Goode gave the court his wide, gleaming smile.

"Thank you, my lord. That is all."

And so the trial progressed, and continued throughout the afternoon and the following day. Rathbone called Arbuthnot, who testified that Angus had come into the offices on the day of his disappearance, that a woman had visited him, after which he had declared that he was going to visit his brother, and expressed his intention to return, at least by the following day.

Ebenezer Goode could not shake him, and did not try.

Next followed a procession of witnesses from Limehouse and the Isle of Dogs, all adding their small pieces to the picture. It built slowly, indistinctly. It was all indicative, nothing conclusive. But the picture was dark, the setting for tragedy, and everyone in the courtroom could feel it like a coldness in the air.
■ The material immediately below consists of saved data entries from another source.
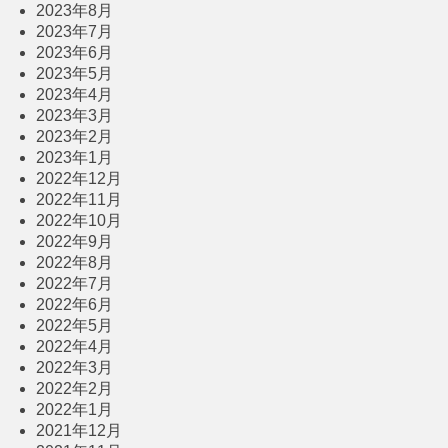
2023年8月
2023年7月
2023年6月
2023年5月
2023年4月
2023年3月
2023年2月
2023年1月
2022年12月
2022年11月
2022年10月
2022年9月
2022年8月
2022年7月
2022年6月
2022年5月
2022年4月
2022年3月
2022年2月
2022年1月
2021年12月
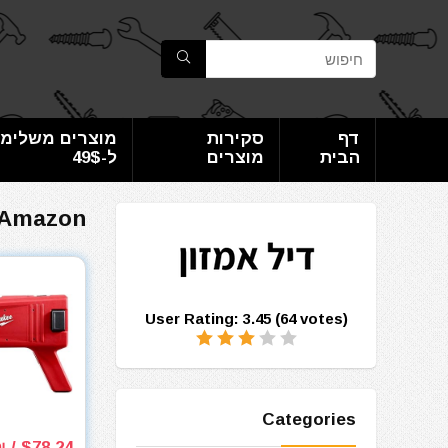
דף
סקירות
מוצרים משלימי
הבית
מוצרים
ל-49$
Amazon
User Rating:
3.45
(
64
votes)
Categories
$78.24 / 262₪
Rathbone was aware at the edge of his mind of Hester sitting next to Enid Ravensbrook, of their faces as they watched the parade of frightened and troubled people one by one adding their few words, their tiny addition of color, to the story, still so full of gaps and shadows. He forced it to the edge of his awareness. Their feelings must not matter. Nor must those of Caleb, now sitting forward in the dock, staring down towards the crowd, although whose face he watched, Rathbone could not know, but his expression was still the same mixture of anger, pain and triumph.

Ebenezer Goode questioned them also, and showed just how fragmentary was their evidence. The picture remained partial, distorted, illusionary. But he could not dispel the ever-growing awareness of hatred, darkness, and the conviction that Angus Stonefield was dead, and by whatever means it was the man in the dock, with his passion of suppressed violence, who had accomplished it.